Just 112g of shrimps supplies 23.7 grams of protein which is about 47.4 percent of the daily value for protein and less than a gram of fat! For a mere 28kcals, the shrimp is sure loaded with protein.
Many people are confused about the fat and cholesterol content of shrimp while some people have simply avoided eating shrimps precisely because of its high cholesterol content. Like I said earlier, shrimps are very low in total fat, yet it has high cholesterol content, about 200 milligrams in 12 large boiled shrimps.
But interestingly, the good news is that while shrimps can raise LDL levels (bad cholesterol), it also raises the HDL levels (good cholesterol) by a higher amount! In addition it also lowers the levels of triglycerides in the blood. So you simply do not have to avoid eating shrimps.

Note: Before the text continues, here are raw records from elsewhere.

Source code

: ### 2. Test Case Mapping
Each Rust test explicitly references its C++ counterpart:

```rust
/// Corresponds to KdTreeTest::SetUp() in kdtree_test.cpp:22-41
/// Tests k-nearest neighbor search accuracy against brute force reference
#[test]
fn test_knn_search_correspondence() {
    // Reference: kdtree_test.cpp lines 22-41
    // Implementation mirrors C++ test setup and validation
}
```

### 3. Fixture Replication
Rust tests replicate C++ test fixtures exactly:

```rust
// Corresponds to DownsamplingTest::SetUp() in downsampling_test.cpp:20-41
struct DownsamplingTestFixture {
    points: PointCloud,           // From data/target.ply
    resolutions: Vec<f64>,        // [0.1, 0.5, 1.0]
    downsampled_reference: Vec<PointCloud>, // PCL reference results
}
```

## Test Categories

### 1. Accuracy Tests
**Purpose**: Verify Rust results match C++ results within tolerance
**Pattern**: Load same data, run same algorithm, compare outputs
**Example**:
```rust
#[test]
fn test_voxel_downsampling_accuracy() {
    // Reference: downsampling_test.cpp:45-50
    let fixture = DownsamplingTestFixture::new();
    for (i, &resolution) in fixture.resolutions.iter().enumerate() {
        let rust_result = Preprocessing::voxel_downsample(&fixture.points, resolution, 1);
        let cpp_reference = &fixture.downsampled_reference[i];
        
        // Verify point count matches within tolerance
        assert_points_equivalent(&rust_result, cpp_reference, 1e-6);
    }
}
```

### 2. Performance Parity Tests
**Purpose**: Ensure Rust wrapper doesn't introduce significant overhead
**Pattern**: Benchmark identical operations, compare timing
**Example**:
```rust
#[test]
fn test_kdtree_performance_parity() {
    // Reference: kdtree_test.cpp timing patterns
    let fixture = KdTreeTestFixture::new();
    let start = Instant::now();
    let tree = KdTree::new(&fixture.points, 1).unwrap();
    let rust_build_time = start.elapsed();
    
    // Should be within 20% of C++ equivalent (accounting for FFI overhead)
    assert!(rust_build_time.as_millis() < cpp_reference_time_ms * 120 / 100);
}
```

Shrimp are also a good source of cardio-protective omega-3 fatty acids, noted for their anti-inflammatory effects and ability to prevent the formation of blood clots. Studies have shown that individuals whose diets provide greater amounts of omega-3 fats have lower blood pressure than those who consume less. Omega-3 fats have also been found to greatly reduce risk of colorectal cancer.
High in selenium, you cannot overemphasize the importance of the shrimp Just a 100g of shrimps provides about 64.2 47.4 percent of the daily value for this trace mineral.
Selenium has been shown to inhibit the proliferation of cancer cells and induce DNA repair and synthesis in damaged cells. This trace mineral has also been shown to induce the self-destruct sequence the body uses to eliminate worn out or abnormal cells. Also, selenium is incorporated at the active site of many proteins, including glutathione peroxidase, which is particularly important for cancer protection.
It is worthy to note that shrimp contain purines which are naturally-occurring substances found in plants, animals, and humans. When purines break down, they form uric acid and in effect excess accumulation of purines in the body can lead to excess accumulation of uric acid. Individuals with gout or kidney stones which are formed from uric acid may want to limit or avoid intake of shrimps.
Take time to boil your shrimps well as boiling may lower the chances of allergic response. The shrimp is also a very good source of vitamin B12, iron, phosphorus, niacin, zinc, copper and magnesium.